Allemagne: feu vert au libéralisme soft

Allemagne: feu vert au libéralisme soft


De l’extérieur la victoire électorale récente, à une très courte majorité, du gouvernement rose-vert pourrait être prise pour un succès de gauche. D’un point de vue allemand, en particulier de celui d’un opposant de gauche, la chose paraît plus contradictoire.



Par Christoph JÜNKE*



 



Certes, la social-démocratie et ses alliés verts, le chancelier Schröder et son vice-chancelier Joschka Fischer, peuvent se prévaloir d’un soutien à leur gouvernement de centre-gauche. Depuis 1998, c’est la seconde fois que le conservatisme libéral est battu en faveur du social-libéralisme de «gauche». Mais aussi et principalement c’est un vote majoritaire contre une participation allemande à la guerre contre l’Irak.

Non à la Busherie!


Volonté des électeurs-trices et politique réelle ça fait deux. Le Sonderweg allemand contre la guerre en Irak est une rupture avec la tradition d’amitié inconditionnelle USA – Allemagne. Pourtant, la durée de cette rupture est une question posée et pas qu’à gauche. Schröder et son gouvernement rose-vert ont, durant la campagne, exclu toute participation à cette guerre, y compris sur mandat de l’ONU. Ils ont ainsi réussi à polariser une campagne languissante et à mobiliser – assez pour faire la différence – leur clientèle passive jusque là.



Une forte majorité d’Allemand-e-s s’oppose à la guerre contre l’Irak. Pourtant, le scepticisme est très répandu quant à savoir si Schröder et le SPD veulent vraiment et peuvent politiquement tenir une position anti-guerre conséquente. Ainsi, cette mobilisation a plutôt joué en faveur de leurs alliés verts qui se voient prêter de plus nobles motifs en la matière.

[Données sources]
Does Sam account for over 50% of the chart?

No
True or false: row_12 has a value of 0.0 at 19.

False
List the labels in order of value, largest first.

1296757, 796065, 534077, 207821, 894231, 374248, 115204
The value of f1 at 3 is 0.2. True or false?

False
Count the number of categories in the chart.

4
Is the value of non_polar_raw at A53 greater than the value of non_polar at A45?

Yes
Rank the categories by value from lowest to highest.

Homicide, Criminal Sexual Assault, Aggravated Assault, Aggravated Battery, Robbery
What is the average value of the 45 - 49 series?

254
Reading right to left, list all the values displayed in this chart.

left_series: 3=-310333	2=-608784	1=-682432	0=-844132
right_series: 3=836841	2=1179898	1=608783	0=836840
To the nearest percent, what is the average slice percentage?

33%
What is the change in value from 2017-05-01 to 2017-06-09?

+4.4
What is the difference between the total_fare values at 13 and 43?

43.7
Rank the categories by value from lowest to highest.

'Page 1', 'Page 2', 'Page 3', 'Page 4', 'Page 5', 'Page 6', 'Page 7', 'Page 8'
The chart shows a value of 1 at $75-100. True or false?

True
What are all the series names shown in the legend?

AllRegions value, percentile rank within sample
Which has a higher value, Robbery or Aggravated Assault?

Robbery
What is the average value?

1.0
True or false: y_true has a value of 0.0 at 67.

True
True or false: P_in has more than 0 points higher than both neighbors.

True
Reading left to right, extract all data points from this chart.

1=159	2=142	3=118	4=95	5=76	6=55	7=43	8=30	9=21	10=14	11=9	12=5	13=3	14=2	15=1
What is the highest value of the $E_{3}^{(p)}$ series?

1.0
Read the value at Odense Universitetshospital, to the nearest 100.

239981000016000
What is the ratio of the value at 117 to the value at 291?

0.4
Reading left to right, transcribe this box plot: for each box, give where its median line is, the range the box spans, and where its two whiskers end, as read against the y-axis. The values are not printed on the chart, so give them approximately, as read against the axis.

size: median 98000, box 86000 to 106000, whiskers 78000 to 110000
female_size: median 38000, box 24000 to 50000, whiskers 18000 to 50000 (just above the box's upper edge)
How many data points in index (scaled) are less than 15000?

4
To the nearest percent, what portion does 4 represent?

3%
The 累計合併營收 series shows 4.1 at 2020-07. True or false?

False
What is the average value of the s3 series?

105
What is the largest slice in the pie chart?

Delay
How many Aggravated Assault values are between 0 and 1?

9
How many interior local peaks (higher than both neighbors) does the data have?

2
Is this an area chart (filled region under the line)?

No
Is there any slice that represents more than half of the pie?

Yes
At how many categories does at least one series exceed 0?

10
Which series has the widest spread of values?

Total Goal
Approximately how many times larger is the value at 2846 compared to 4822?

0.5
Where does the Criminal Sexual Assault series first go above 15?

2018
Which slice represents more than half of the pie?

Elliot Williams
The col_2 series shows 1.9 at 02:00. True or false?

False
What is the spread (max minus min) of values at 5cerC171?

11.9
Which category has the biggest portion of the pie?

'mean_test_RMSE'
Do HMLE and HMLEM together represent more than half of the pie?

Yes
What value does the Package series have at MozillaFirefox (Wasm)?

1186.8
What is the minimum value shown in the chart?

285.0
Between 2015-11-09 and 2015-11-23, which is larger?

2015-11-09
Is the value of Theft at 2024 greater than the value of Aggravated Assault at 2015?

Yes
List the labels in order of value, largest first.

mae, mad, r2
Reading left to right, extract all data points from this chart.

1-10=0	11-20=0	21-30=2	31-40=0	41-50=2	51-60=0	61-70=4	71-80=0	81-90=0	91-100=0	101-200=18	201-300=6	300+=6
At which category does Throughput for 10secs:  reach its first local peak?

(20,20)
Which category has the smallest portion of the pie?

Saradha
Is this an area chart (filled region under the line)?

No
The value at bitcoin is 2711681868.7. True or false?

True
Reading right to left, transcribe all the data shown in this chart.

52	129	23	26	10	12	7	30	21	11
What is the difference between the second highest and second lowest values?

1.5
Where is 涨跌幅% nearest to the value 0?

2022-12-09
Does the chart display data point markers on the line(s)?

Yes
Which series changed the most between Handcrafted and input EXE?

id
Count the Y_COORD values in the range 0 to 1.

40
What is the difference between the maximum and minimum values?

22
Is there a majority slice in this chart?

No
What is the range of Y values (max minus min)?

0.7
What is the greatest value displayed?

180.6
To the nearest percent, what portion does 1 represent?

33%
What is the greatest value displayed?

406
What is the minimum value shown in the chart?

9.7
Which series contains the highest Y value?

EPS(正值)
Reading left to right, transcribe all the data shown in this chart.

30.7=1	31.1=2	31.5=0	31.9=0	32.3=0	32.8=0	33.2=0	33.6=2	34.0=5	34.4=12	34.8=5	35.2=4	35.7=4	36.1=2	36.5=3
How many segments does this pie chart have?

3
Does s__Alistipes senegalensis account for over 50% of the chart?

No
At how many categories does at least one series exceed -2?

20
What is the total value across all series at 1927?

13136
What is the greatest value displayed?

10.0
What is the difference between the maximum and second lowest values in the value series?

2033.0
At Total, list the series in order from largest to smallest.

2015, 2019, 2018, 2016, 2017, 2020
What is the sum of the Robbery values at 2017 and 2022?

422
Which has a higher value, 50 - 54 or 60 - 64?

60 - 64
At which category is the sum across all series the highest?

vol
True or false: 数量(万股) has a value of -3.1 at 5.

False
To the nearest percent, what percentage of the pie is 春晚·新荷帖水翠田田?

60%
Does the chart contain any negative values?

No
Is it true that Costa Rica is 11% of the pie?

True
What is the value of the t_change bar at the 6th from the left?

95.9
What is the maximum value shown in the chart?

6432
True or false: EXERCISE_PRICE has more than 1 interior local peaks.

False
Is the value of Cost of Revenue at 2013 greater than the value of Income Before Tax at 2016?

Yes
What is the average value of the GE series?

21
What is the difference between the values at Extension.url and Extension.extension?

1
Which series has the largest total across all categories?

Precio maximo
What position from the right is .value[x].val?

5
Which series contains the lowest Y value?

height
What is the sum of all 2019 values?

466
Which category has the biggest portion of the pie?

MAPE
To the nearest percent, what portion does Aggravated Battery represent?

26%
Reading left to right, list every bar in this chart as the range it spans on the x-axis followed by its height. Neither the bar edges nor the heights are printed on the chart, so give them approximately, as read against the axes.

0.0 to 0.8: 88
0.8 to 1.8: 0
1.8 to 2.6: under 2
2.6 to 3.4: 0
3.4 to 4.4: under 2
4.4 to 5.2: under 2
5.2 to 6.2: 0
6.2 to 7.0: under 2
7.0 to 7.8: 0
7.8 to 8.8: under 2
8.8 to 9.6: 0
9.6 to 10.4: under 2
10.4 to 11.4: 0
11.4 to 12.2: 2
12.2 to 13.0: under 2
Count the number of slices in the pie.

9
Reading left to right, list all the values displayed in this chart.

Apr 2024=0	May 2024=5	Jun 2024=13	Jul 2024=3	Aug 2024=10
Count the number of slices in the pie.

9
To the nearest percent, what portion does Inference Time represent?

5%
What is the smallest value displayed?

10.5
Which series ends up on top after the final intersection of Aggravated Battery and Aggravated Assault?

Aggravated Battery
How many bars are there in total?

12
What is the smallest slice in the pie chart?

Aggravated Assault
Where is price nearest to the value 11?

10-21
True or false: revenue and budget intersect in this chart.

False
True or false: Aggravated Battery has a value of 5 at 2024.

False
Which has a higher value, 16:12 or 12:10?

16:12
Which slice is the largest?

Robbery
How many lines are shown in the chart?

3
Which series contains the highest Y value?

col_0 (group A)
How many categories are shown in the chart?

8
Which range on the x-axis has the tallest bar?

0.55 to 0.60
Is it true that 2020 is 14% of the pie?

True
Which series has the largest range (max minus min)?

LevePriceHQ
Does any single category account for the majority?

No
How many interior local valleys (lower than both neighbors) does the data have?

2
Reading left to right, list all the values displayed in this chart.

[Objectif visé]
Recopiez à l'identique le passage de l'article sur l'Allemagne qui s'ouvre sur les mots contenant « Certes, la social-démocratie » et se clôt sur « à la Busherie! ». Ces enregistrements ont une autre origine que l'article.

[Votre réponse]
Certes, la social-démocratie et ses alliés verts, le chancelier Schröder et son vice-chancelier Joschka Fischer, peuvent se prévaloir d’un soutien à leur gouvernement de centre-gauche. Depuis 1998, c’est la seconde fois que le conservatisme libéral est battu en faveur du social-libéralisme de «gauche». Mais aussi et principalement c’est un vote majoritaire contre une participation allemande à la guerre contre l’Irak.

Non à la Busherie!